TASK ITEM:
The records that follow are to be transcribed in full, leaving out each picture.

[Page-level text extractions]

====================

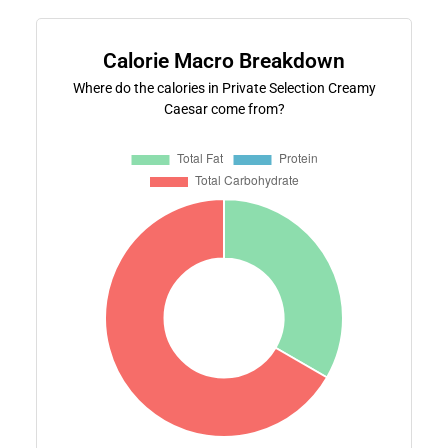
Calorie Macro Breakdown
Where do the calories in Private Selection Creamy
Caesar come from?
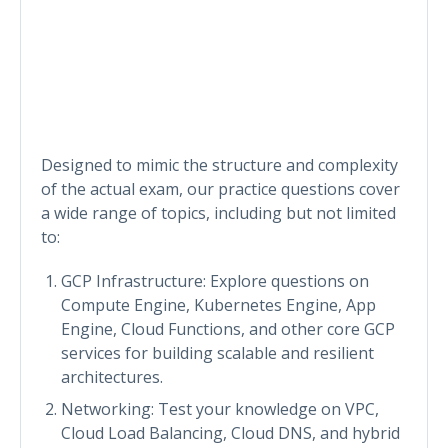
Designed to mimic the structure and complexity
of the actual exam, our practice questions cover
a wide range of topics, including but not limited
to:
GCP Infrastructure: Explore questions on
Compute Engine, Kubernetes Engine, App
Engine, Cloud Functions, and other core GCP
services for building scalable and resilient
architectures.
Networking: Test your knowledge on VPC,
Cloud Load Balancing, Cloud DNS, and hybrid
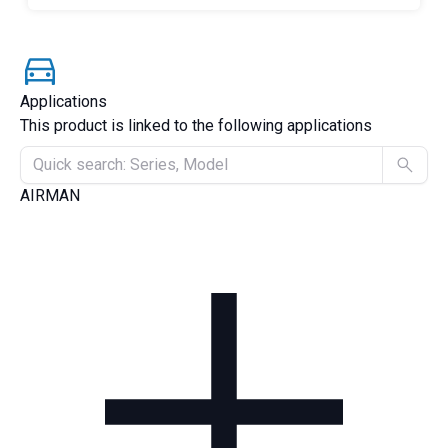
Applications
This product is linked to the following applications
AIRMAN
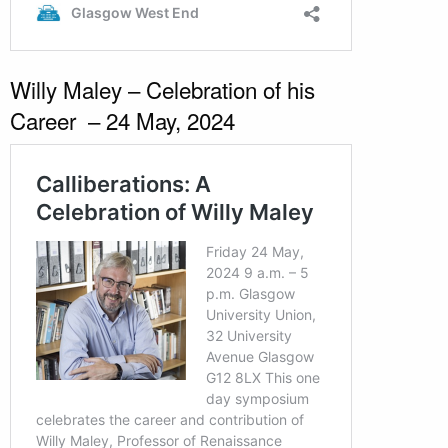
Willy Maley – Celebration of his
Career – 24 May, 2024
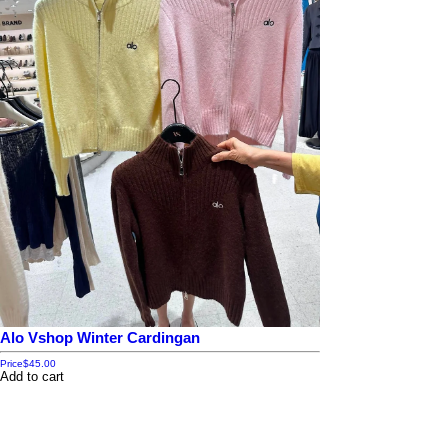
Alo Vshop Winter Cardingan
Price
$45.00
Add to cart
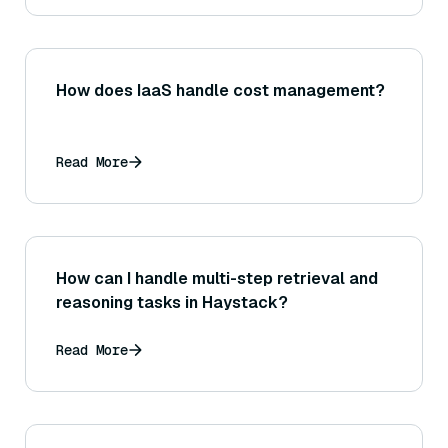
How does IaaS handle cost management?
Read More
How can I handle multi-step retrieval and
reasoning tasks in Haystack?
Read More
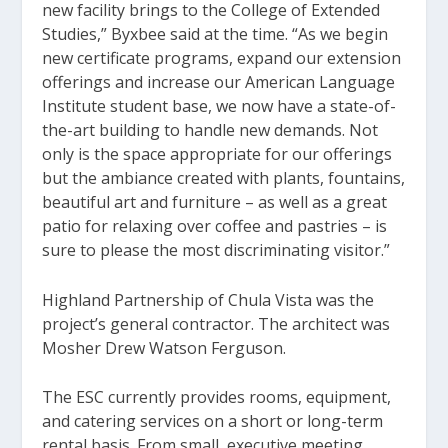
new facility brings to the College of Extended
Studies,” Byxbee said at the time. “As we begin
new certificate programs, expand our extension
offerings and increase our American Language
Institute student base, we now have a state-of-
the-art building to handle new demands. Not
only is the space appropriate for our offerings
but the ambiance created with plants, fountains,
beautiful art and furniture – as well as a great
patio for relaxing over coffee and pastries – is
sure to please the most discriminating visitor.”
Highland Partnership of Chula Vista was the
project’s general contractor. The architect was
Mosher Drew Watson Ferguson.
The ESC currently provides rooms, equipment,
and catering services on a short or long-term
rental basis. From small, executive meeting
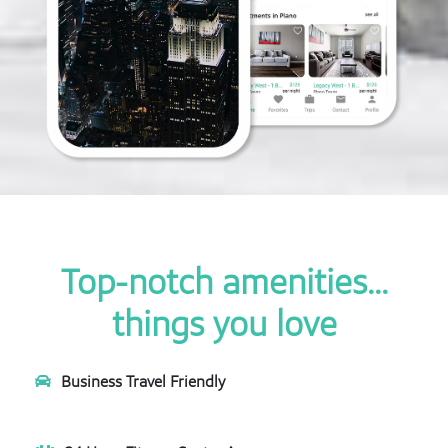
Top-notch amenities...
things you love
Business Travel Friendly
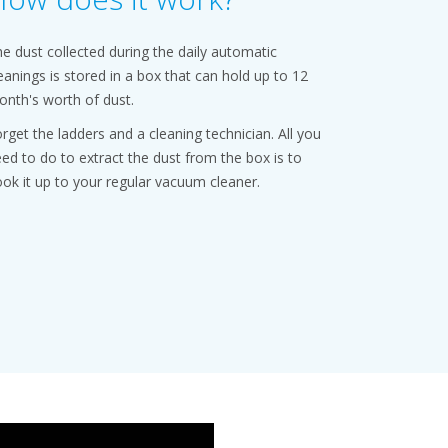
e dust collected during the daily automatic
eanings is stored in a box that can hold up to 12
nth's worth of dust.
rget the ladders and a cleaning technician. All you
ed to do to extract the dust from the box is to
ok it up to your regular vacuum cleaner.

====================

REPLY TO THE TASK:
Calorie Macro Breakdown
Where do the calories in Private Selection Creamy
Caesar come from?
Designed to mimic the structure and complexity
of the actual exam, our practice questions cover
a wide range of topics, including but not limited
to:
GCP Infrastructure: Explore questions on
Compute Engine, Kubernetes Engine, App
Engine, Cloud Functions, and other core GCP
services for building scalable and resilient
architectures.
Networking: Test your knowledge on VPC,
Cloud Load Balancing, Cloud DNS, and hybrid
Applications
This product is linked to the following applications
AIRMAN
Willy Maley – Celebration of his
Career – 24 May, 2024
Alo Vshop Winter Cardingan
Price
$45.00
Add to cart
How does IaaS handle cost management?
Read More
How can I handle multi-step retrieval and
reasoning tasks in Haystack?
Read More
new facility brings to the College of Extended
Studies,” Byxbee said at the time. “As we begin
new certificate programs, expand our extension
offerings and increase our American Language
Institute student base, we now have a state-of-
the-art building to handle new demands. Not
only is the space appropriate for our offerings
but the ambiance created with plants, fountains,
beautiful art and furniture – as well as a great
patio for relaxing over coffee and pastries – is
sure to please the most discriminating visitor.”
Highland Partnership of Chula Vista was the
project’s general contractor. The architect was
Mosher Drew Watson Ferguson.
The ESC currently provides rooms, equipment,
and catering services on a short or long-term
rental basis. From small, executive meeting
Top-notch amenities...
things you love
Business Travel Friendly
e dust collected during the daily automatic
eanings is stored in a box that can hold up to 12
nth's worth of dust.
rget the ladders and a cleaning technician. All you
ed to do to extract the dust from the box is to
ok it up to your regular vacuum cleaner.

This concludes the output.